If a line in the entries below contains "right", copy it.

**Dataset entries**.
___

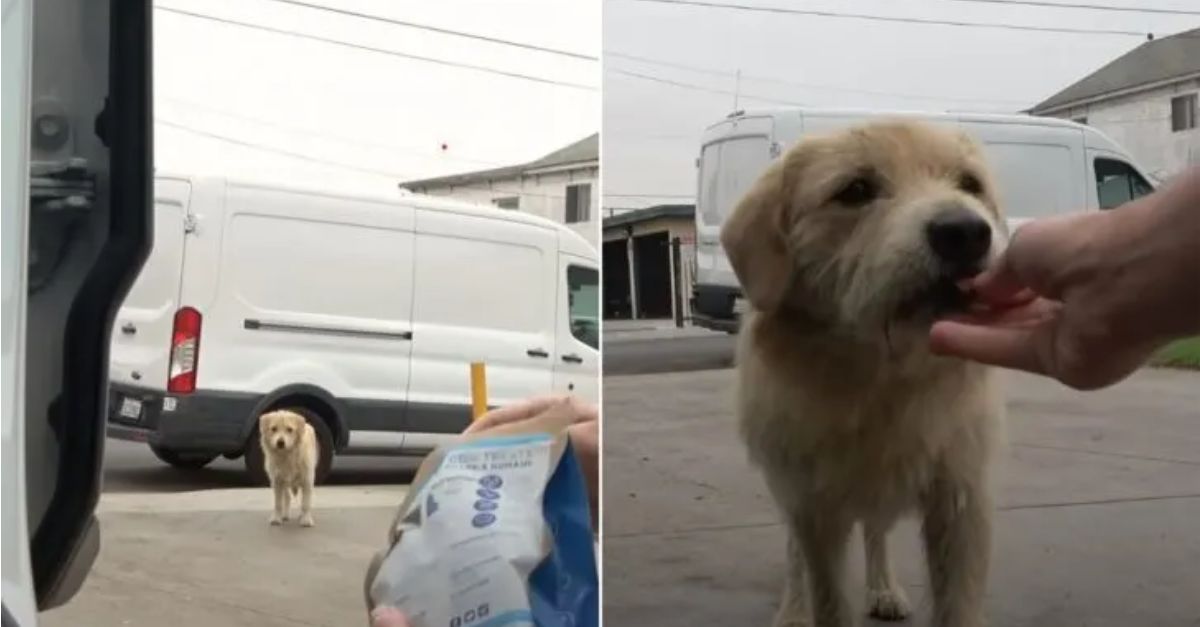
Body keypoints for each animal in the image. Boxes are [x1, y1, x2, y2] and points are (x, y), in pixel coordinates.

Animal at [724, 118, 1008, 624]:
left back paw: (884, 588)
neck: (881, 377)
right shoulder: (814, 507)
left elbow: (957, 604)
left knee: (876, 531)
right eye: (855, 190)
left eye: (969, 184)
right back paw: (793, 609)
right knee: (795, 555)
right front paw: (807, 607)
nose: (966, 232)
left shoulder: (961, 499)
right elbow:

___

**WRITTEN ANSWER**.
right shoulder: (814, 507)
right eye: (855, 190)
right back paw: (793, 609)
right knee: (795, 555)
right front paw: (807, 607)
right elbow:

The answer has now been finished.